Mohamed Gohar

Architect

Artist
Urban heritage & cultural development consultant

I am an architect, urban heritage specialist, and cultural practitioner with more than 20 years of multidisciplinary experience working across Egypt and the Mediterranean at the intersection of cities, culture, heritage, and sustainable development. My work focuses on how tangible and intangible heritage can be mobilised as a resource for inclusive, resilient, and culturally grounded urban development, particularly in cities facing rapid transformation.

Trained as an architect, my professional path has expanded to include urban research, heritage-led regeneration, cultural programming, and policy-oriented consultancy. Since 2013, I have been actively engaged in projects that bridge urban practice, academic research, and cultural production, collaborating with international organisations, cultural institutions, civil society actors, and universities. Across these contexts, I support initiatives that respond to contemporary urban challenges while remaining rooted in local identity, memory, and lived experience.

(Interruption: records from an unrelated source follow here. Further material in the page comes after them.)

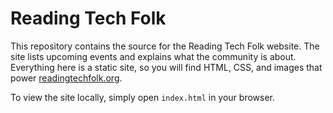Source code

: # Reading Tech Folk

This repository contains the source for the Reading Tech Folk website. The site lists upcoming events and explains what the community is about. Everything here is a static site, so you will find HTML, CSS, and images that power [readingtechfolk.org](https://readingtechfolk.org/).

To view the site locally, simply open `index.html` in your browser.
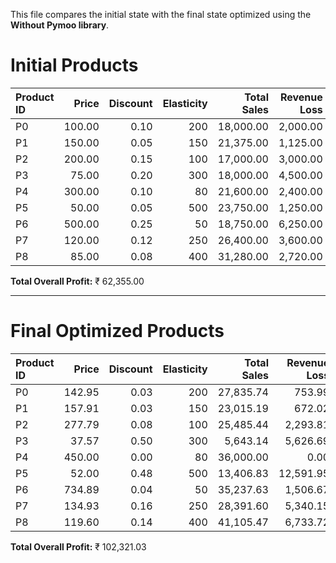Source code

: This file compares the initial state with the final state optimized using the **Without Pymoo library**.

# Initial Products

| Product ID   |   Price |   Discount |   Elasticity |   Total Sales |   Revenue Loss |   Engagement |
|:-------------|--------:|-----------:|-------------:|--------------:|---------------:|-------------:|
| P0           |  100.00 |       0.10 |          200 |     18,000.00 |       2,000.00 |        20.00 |
| P1           |  150.00 |       0.05 |          150 |     21,375.00 |       1,125.00 |         7.50 |
| P2           |  200.00 |       0.15 |          100 |     17,000.00 |       3,000.00 |        15.00 |
| P3           |   75.00 |       0.20 |          300 |     18,000.00 |       4,500.00 |        60.00 |
| P4           |  300.00 |       0.10 |           80 |     21,600.00 |       2,400.00 |         8.00 |
| P5           |   50.00 |       0.05 |          500 |     23,750.00 |       1,250.00 |        25.00 |
| P6           |  500.00 |       0.25 |           50 |     18,750.00 |       6,250.00 |        12.50 |
| P7           |  120.00 |       0.12 |          250 |     26,400.00 |       3,600.00 |        30.00 |
| P8           |   85.00 |       0.08 |          400 |     31,280.00 |       2,720.00 |        32.00 |

**Total Overall Profit:** ₹ 62,355.00

---

# Final Optimized Products

| Product ID   |   Price |   Discount |   Elasticity |   Total Sales |   Revenue Loss |   Engagement |
|:-------------|--------:|-----------:|-------------:|--------------:|---------------:|-------------:|
| P0           |  142.95 |       0.03 |          200 |     27,835.74 |         753.99 |         5.27 |
| P1           |  157.91 |       0.03 |          150 |     23,015.19 |         672.02 |         4.26 |
| P2           |  277.79 |       0.08 |          100 |     25,485.44 |       2,293.81 |         8.26 |
| P3           |   37.57 |       0.50 |          300 |      5,643.14 |       5,626.69 |       149.78 |
| P4           |  450.00 |       0.00 |           80 |     36,000.00 |           0.00 |         0.00 |
| P5           |   52.00 |       0.48 |          500 |     13,406.83 |      12,591.95 |       242.16 |
| P6           |  734.89 |       0.04 |           50 |     35,237.63 |       1,506.67 |         2.05 |
| P7           |  134.93 |       0.16 |          250 |     28,391.60 |       5,340.15 |        39.58 |
| P8           |  119.60 |       0.14 |          400 |     41,105.47 |       6,733.72 |        56.30 |

**Total Overall Profit:** ₹ 102,321.03


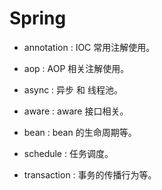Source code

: # Spring

- annotation : IOC 常用注解使用。

- aop : AOP 相关注解使用。

- async : 异步 和 线程池。

- aware : aware 接口相关。

- bean : bean 的生命周期等。

- schedule : 任务调度。

- transaction : 事务的传播行为等。
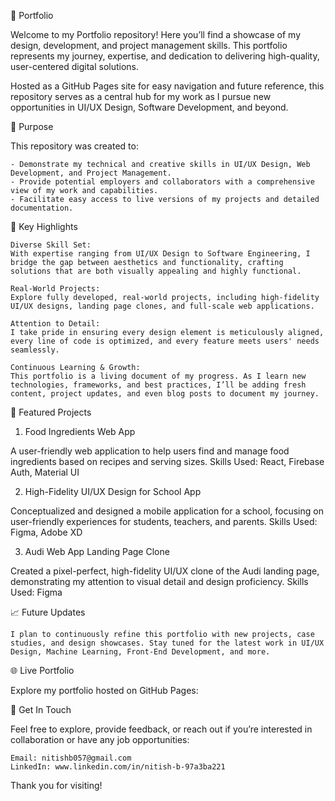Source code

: 💼 Portfolio

Welcome to my Portfolio repository! Here you’ll find a showcase of my design, development, and project management skills. This portfolio represents my journey, expertise, and dedication to delivering high-quality, user-centered digital solutions.

Hosted as a GitHub Pages site for easy navigation and future reference, this repository serves as a central hub for my work as I pursue new opportunities in UI/UX Design, Software Development, and beyond.

🚀 Purpose

This repository was created to:

    - Demonstrate my technical and creative skills in UI/UX Design, Web Development, and Project Management.
    - Provide potential employers and collaborators with a comprehensive view of my work and capabilities.
    - Facilitate easy access to live versions of my projects and detailed documentation.

🔑 Key Highlights

    Diverse Skill Set:
    With expertise ranging from UI/UX Design to Software Engineering, I bridge the gap between aesthetics and functionality, crafting solutions that are both visually appealing and highly functional.

    Real-World Projects:
    Explore fully developed, real-world projects, including high-fidelity UI/UX designs, landing page clones, and full-scale web applications.

    Attention to Detail:
    I take pride in ensuring every design element is meticulously aligned, every line of code is optimized, and every feature meets users' needs seamlessly.

    Continuous Learning & Growth:
    This portfolio is a living document of my progress. As I learn new technologies, frameworks, and best practices, I’ll be adding fresh content, project updates, and even blog posts to document my journey.

📂 Featured Projects
1. Food Ingredients Web App

A user-friendly web application to help users find and manage food ingredients based on recipes and serving sizes.
Skills Used: React, Firebase Auth, Material UI

2. High-Fidelity UI/UX Design for School App

Conceptualized and designed a mobile application for a school, focusing on user-friendly experiences for students, teachers, and parents.
Skills Used: Figma, Adobe XD

3. Audi Web App Landing Page Clone

Created a pixel-perfect, high-fidelity UI/UX clone of the Audi landing page, demonstrating my attention to visual detail and design proficiency.
Skills Used: Figma

📈 Future Updates

    I plan to continuously refine this portfolio with new projects, case studies, and design showcases. Stay tuned for the latest work in UI/UX Design, Machine Learning, Front-End Development, and more.

🌐 Live Portfolio

Explore my portfolio hosted on GitHub Pages: 

🤝 Get In Touch

Feel free to explore, provide feedback, or reach out if you’re interested in collaboration or have any job opportunities:

    Email: nitishb057@gmail.com
    LinkedIn: www.linkedin.com/in/nitish-b-97a3ba221

Thank you for visiting!
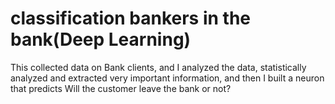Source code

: # classification bankers in the bank(Deep Learning)
This collected data on Bank clients, and I analyzed the data, statistically analyzed and extracted very important information, and then I built a neuron that predicts Will the customer leave the bank or not?
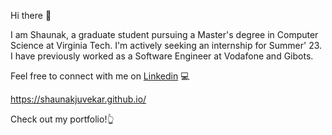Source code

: Hi there 👋

I am Shaunak, a graduate student pursuing a Master's degree in Computer Science at Virginia Tech. I'm actively seeking an internship for Summer' 23. I have previously worked as a Software Engineer at Vodafone and Gibots.

Feel free to connect with me on [Linkedin](https://www.linkedin.com/in/shaunak-juvekar) 💻

https://shaunakjuvekar.github.io/

Check out my portfolio!👆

As an independent consultant, based between Alexandria and Marseille, I have partnered with cultural institutions, academia, and international organisations to integrate heritage into strategic frameworks that address contemporary urban challenges. My expertise spans:
– heritage assessment and adaptive reuse
– urban and social research with policy relevance
– participatory design processes and stakeholder engagement
– translating cultural values into operational planning
– cross-sectoral collaboration for sustainable development

Alongside my consultancy and research work, I maintain an artistic and visual practice grounded in drawing, mapping, and spatial observation. This practice is not separate from my professional work; rather, it informs my approach to urban analysis, documentation, and community engagement. Through exhibitions, publications, and public programmes, I have used artistic tools to make urban heritage visible, accessible, and open to dialogue, particularly in cities where heritage is under pressure from development, neglect, or erasure. These methods have proven effective in fostering public awareness, civic engagement, and interdisciplinary exchange around urban issues.

I am the founder of Description of Alexandria, an ongoing research and documentation initiative dedicated to recording the city’s built environment and everyday cultural practices through fieldwork, visual documentation, and narrative research. The platform reflects my long-term commitment to knowledge production from the ground, and to creating tools that connect citizens, practitioners, and institutions around questions of urban memory, transformation, and belonging.

My academic background includes an MA in Sustainable Heritage Management (Distinction) from the University of Liverpool (Chevening Scholar), postgraduate studies in Urban Heritage Strategies at Erasmus University Rotterdam (IHS), and earlier degrees in architecture and environmental design at the Arab Academy and the University of Alexandria. This academic background supports my ability to translate research into policy-relevant insights, strategic frameworks, and implementation-ready recommendations, aligned with the SDGs and international development agendas.

Across my work, I am particularly interested in how culture and heritage can act as catalysts for social cohesion, youth engagement, and more equitable urban futures. Whether through consultancy, research, teaching, or artistic practice, my aim is to contribute to cities that are not only functional and resilient but also meaningful to the communities that inhabit them.